Glotka se figea. « Ils aimeraient que je fasse quoi ?

— Comme vous le savez, Supérieur, les changements ont été nombreux dernièrement. Les mutations génèrent de nouvelles opportunités, mais quand elles sont en excès, c’est mauvais pour les affaires. Mes employeurs estiment qu’une période de stabilité servirait au mieux les intérêts de tous. La situation leur convient en l’état. » Mauthis croisa ses mains pâles sur le cuir rouge. « Ils s’inquiètent en apprenant que certaines personnes au sein du gouvernement ne sont pas satisfaites. Et ces personnes pourraient induire de nouveaux changements. Leurs actions irréfléchies risquent de nous conduire au chaos. Son Éminence les préoccupe tout spécialement. Ils souhaitent être tenus au courant de ses faits et gestes. Ils veulent connaître ses plans et plus précisément, savoir ce qu’elle fabrique à l’université. »

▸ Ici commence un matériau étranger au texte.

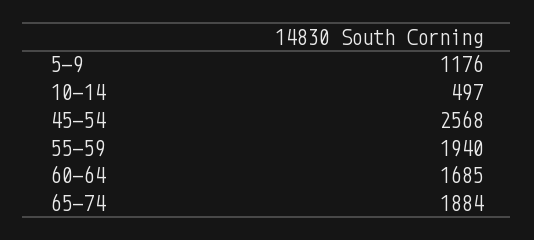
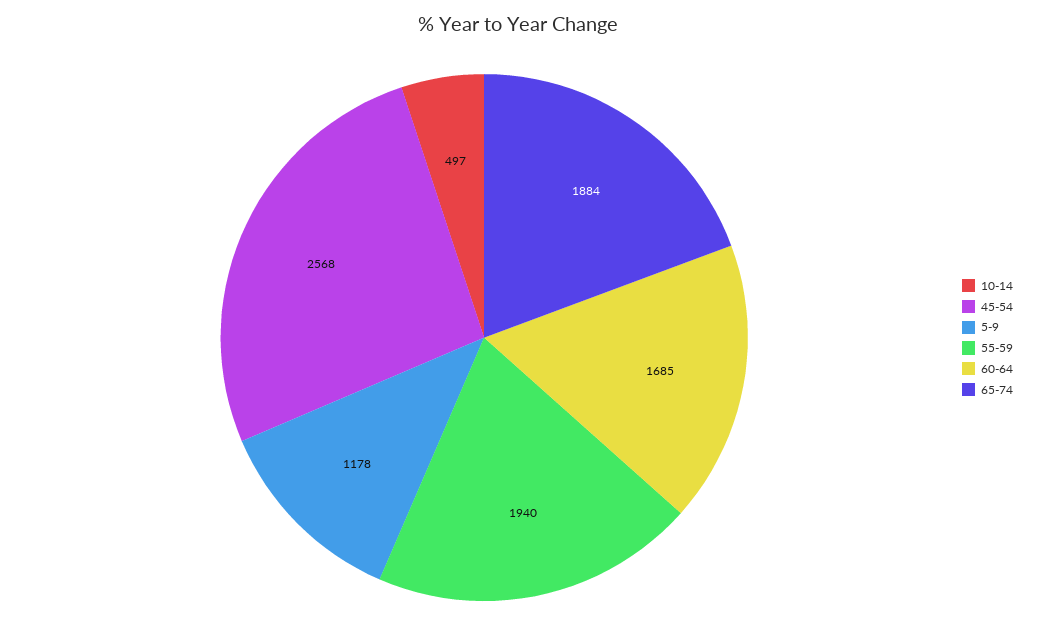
  {
-   "5-9": 1176,
+   "5-9": 1178,
    "10-14": 497,
    "45-54": 2568,
    "55-59": 1940,
    "60-64": 1685,
    "65-74": 1884
  }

Glotka laissa échapper un petit rire incrédule. « C’est tout ? » Mauthis était imperméable à l’ironie. « Pour l’instant. Il vaudrait mieux que vous quittiez le bâtiment par la sortie de derrière. Mes employeurs attendront des nouvelles dans la semaine. »

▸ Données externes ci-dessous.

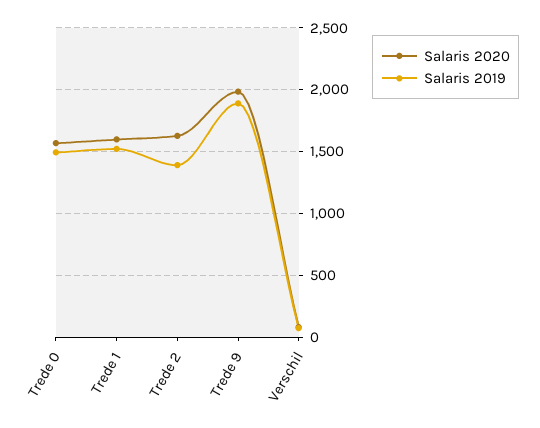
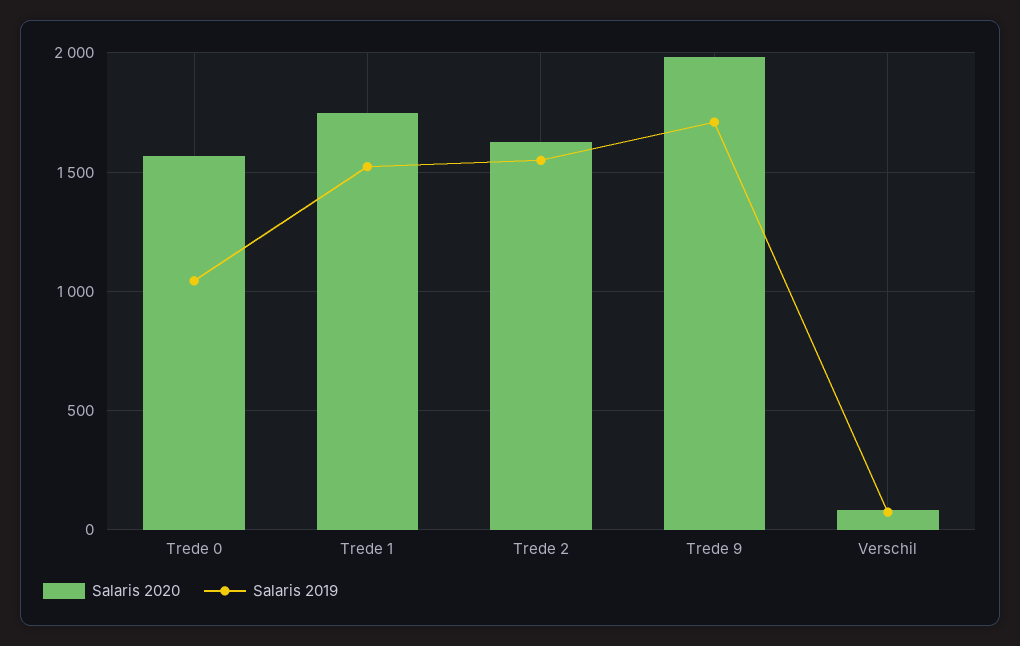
  {
    "Salaris 2020": {
      "Trede 0": 1550,
-     "Trede 1": 1600,
+     "Trede 1": 1750,
      "Trede 2": 1650,
      "Trede 9": 2000,
      "Verschil": 100
    },
    "Salaris 2019": {
-     "Trede 0": 1500,
+     "Trede 0": 1050,
      "Trede 1": 1500,
-     "Trede 2": 1400,
+     "Trede 2": 1550,
-     "Trede 9": 1900,
+     "Trede 9": 1700,
      "Verschil": 50
    }
  }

Le visage crispé par la souffrance et la concentration, Glotka descendit de travers, tel un crabe, l’escalier étroit à l’arrière du bâtiment. La sueur perlait sur son front et pas seulement à cause de l’effort physique. Comment ont-ils pu le savoir ? D’abord que j’enquêtais sur la mort du prince Raynault contre les ordres de l’Insigne Lecteur et maintenant que je m’intéresse à la mère de notre Majesté pour le compte de l’Insigne Lecteur ? Considérer qu’ils savent tout, c’est bien joli tout ça, mais personne ne sait rien, à moins que quelqu’un d’autre lui ait parlé.

Qui… a parlé ?

Qui a posé les questions sur le prince et le roi ? Qui donne sa loyauté avant tout à l’argent ? Qui m’a déjà abandonné pour sauver sa peau ? Glotka s’arrêta un instant au milieu des marches, sourcils froncés. Oh, mon Dieu, mon Dieu. C’est donc vraiment chacun pour soi, maintenant ? Ou est-ce que ça a toujours été comme ça ?

Une onde douloureuse remonta le long de sa jambe abîmée. Ce fut la seule réponse qu’il obtint.